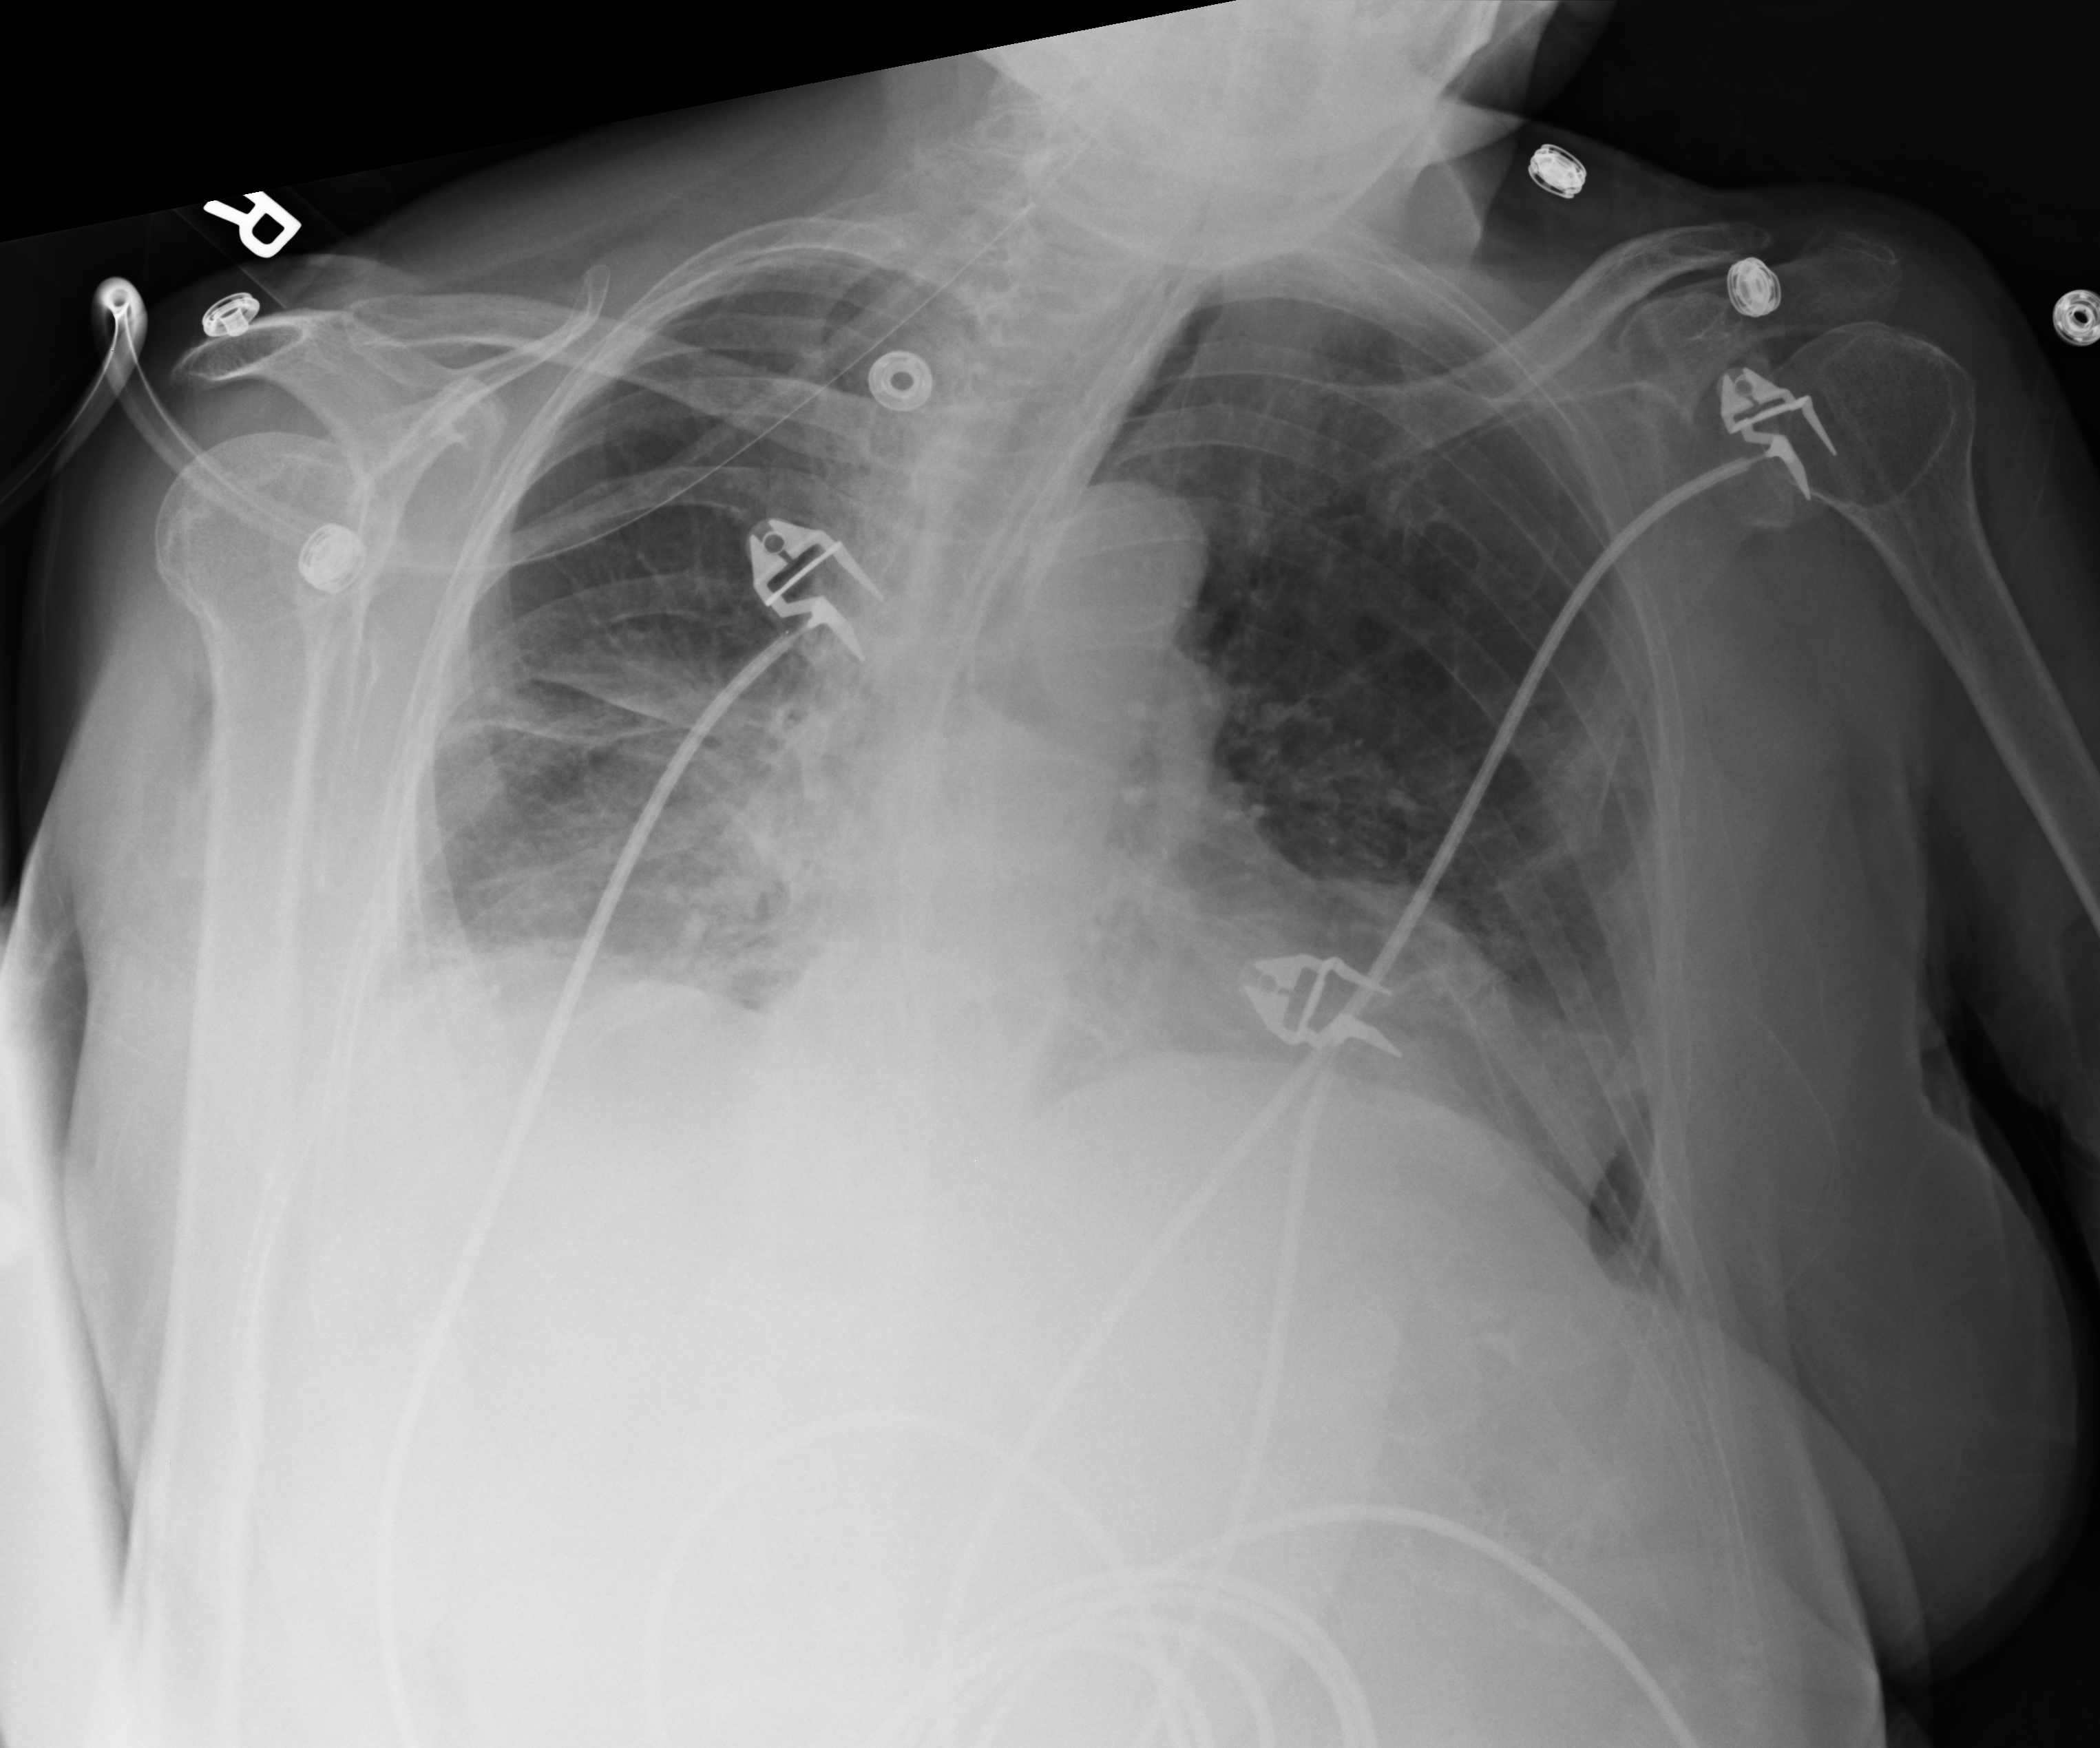
Bedside chest radiograph (computed radiography), anteroposterior (AP) projection. Female patient hospitalised with COVID-19, age 75–90 years.
Hospital-stay facts (about this admission, not read from this image; timing relative to this image not recorded): mechanically ventilated during this hospital stay: yes.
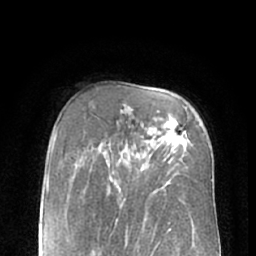
Breast MRI (dynamic contrast-enhanced), one axial slice. Cropped to one breast. Dynamic contrast-enhanced series, time point 2 of 7 at this slice position (early post-contrast). 1.5 T. TE 3 ms, TR 6.2 ms. 2.4 mm slice thickness. 256 × 256 image matrix. Female patient.
Annotated regions visible in this slice (semi-automatically segmented with operator editing):
- enhancing-tissue mask used for the functional tumour volume (all voxels passing the contrast-enhancement thresholds inside the analysis volume; usually the tumour): bounding box [x1, y1, x2, y2] px = [168, 122, 186, 163]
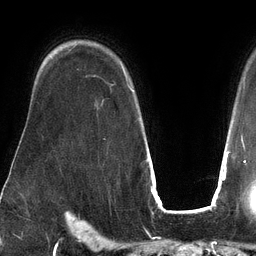
Breast MRI (dynamic contrast-enhanced), one axial slice; position 96 of 134 along the scan axis; cropped to one breast; dynamic contrast-enhanced series, time point 2 of 6 at this slice position (early post-contrast); 3 T; TE 2.7 ms, TR 6.5 ms; 256 × 256 image matrix, field of view 200 × 200 mm. Female patient.
Structures marked on this image (semi-automatically segmented with operator editing):
- enhancing-tissue mask used for the functional tumour volume (all voxels passing the contrast-enhancement thresholds inside the analysis volume; usually the tumour): box from (x=121, y=64) to (x=134, y=91) px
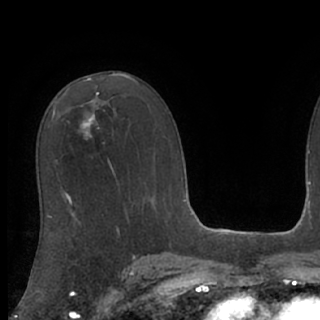
Breast MRI (dynamic contrast-enhanced), one axial slice; position 51 of 76 along the scan axis; cropped to one breast; dynamic contrast-enhanced series, time point 2 of 7 at this slice position (early post-contrast); 1.5 T; TE 3 ms, TR 6.2 ms; 2.4 mm slice thickness; 320 × 320 image matrix. Female patient.
Outlined on this slice (semi-automatically segmented with operator editing):
- enhancing-tissue mask used for the functional tumour volume (all voxels passing the contrast-enhancement thresholds inside the analysis volume; usually the tumour): bounding box <80,105,99,140> (left, top, right, bottom; pixels)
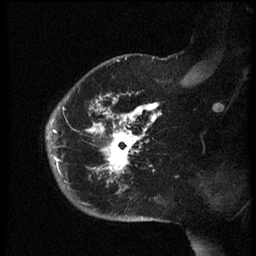
Breast MRI (dynamic contrast-enhanced), one sagittal slice. Slice 45 of 60 in the series (ordered by position). Dynamic contrast-enhanced series, image 2 of 3 at this slice position (ordered by acquisition). 1.5 T. TE 4.2 ms, TR 8.4 ms. 256 × 256 image matrix. Patient: female, 38 years. Case-level facts recorded for this patient, not image findings: setting: breast cancer imaged before/during neoadjuvant chemotherapy; receptor status: HER2-positive.
Structures marked on this image (semi-automatically segmented with operator editing):
- analysis volume of interest (the breast-tissue region the enhancement analysis was run in; not a lesion): bounding box (x1, y1, x2, y2) in pixels: (47, 74, 165, 202)
- tumour enhancement mask (voxels above the 70 % enhancement threshold inside the analysis volume of interest): (47, 94, 159, 176)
----
Problem details:
Whenever the word "used" occurs in a line of the listing above, return that line.

Exercise output:
- enhancing-tissue mask used for the functional tumour volume (all voxels passing the contrast-enhancement thresholds inside the analysis volume; usually the tumour): bounding box [x1, y1, x2, y2] px = [168, 122, 186, 163]
- enhancing-tissue mask used for the functional tumour volume (all voxels passing the contrast-enhancement thresholds inside the analysis volume; usually the tumour): box from (x=121, y=64) to (x=134, y=91) px
- enhancing-tissue mask used for the functional tumour volume (all voxels passing the contrast-enhancement thresholds inside the analysis volume; usually the tumour): bounding box <80,105,99,140> (left, top, right, bottom; pixels)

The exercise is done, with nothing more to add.